--- DOCUMENT ---

CULTURED sat down with Smee to talk about what drove the Impressionists to paint in the “continuous present tense,” the relationship between the war and the art that came after, and that time Manet challenged an art critic to a duel.

Sebastian Smee. Photography by Amber Davis Tourlentes.

CULTURED: Why did you choose to center the book around these three artists—Manet, Morisot, and Degas—in particular? And why not, for example, Monet?

Sebastian Smee: I focus on those three (and particularly Manet and Morisot) because, of the Impressionist group, only these three lived through the siege of Paris in 1870-71. Monet and Pissarro were in London. Cézanne, Sisley, and Renoir were elsewhere in France. I felt that the extremity of what Manet and Morisot went through in that very difficult period marked out their experiences from their Impressionist peers.

CULTURED: You show how Impressionism emerged in part out of the bloodshed of Prussia's siege of Paris. In what ways did the experience of living through this period change these artists' work compared to those who escaped?

--- DATA LINES ---

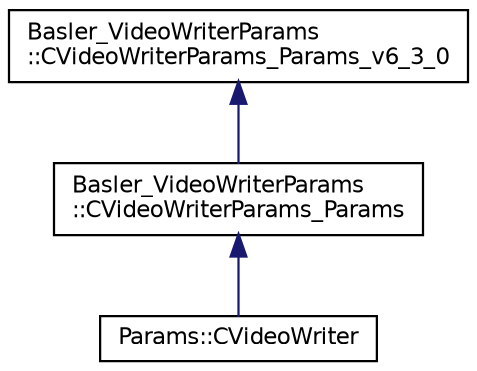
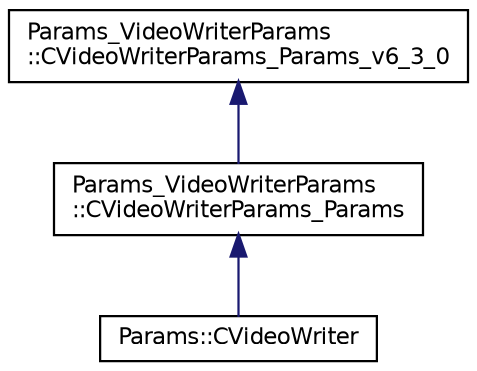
  digraph {
    rankdir=TB
    node [color=black fillcolor=white fontname=Helvetica fontsize=10 shape=record style=filled]
    edge [color=midnightblue dir=back fontname=Helvetica fontsize=10 labelfontname=Helvetica labelfontsize=10 style=solid]
-   n1 [height=0.2 label="Basler_VideoWriterParams\l::CVideoWriterParams_Params_v6_3_0" width=0.4]
-   n2 [height=0.2 label="Basler_VideoWriterParams\l::CVideoWriterParams_Params" width=0.4]
+   n1 [height=0.2 label="Params_VideoWriterParams\l::CVideoWriterParams_Params_v6_3_0" width=0.4]
+   n2 [height=0.2 label="Params_VideoWriterParams\l::CVideoWriterParams_Params" width=0.4]
    n3 [height=0.2 label="Params::CVideoWriter" width=0.4]
    n1 -> n2
    n2 -> n3
  }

---

● PROBLEM 1
For each statement, decide whether the interview supports it and answer yes or no, quoting the words that decide it.
(a) Monet lived through the siege of Paris.
(b) Smee gives particular attention to Manet and Morisot.
(c) Renoir spent the siege in London.
● PROBLEM 2
Answer these questions from the interview.
(a) Who took the photograph of Sebastian Smee?
(b) In which years did the siege of Paris take place?
(c) Whom did Manet challenge to a duel?
The data that come after the interview are not needed for any of the tasks.

● CORRECT ANSWER 1
(a) No: "Monet and Pissarro were in London."
(b) Yes: "(and particularly Manet and Morisot)"
(c) No: "Cézanne, Sisley, and Renoir were elsewhere in France."

● CORRECT ANSWER 2
(a) Amber Davis Tourlentes
(b) 1870-71
(c) An art critic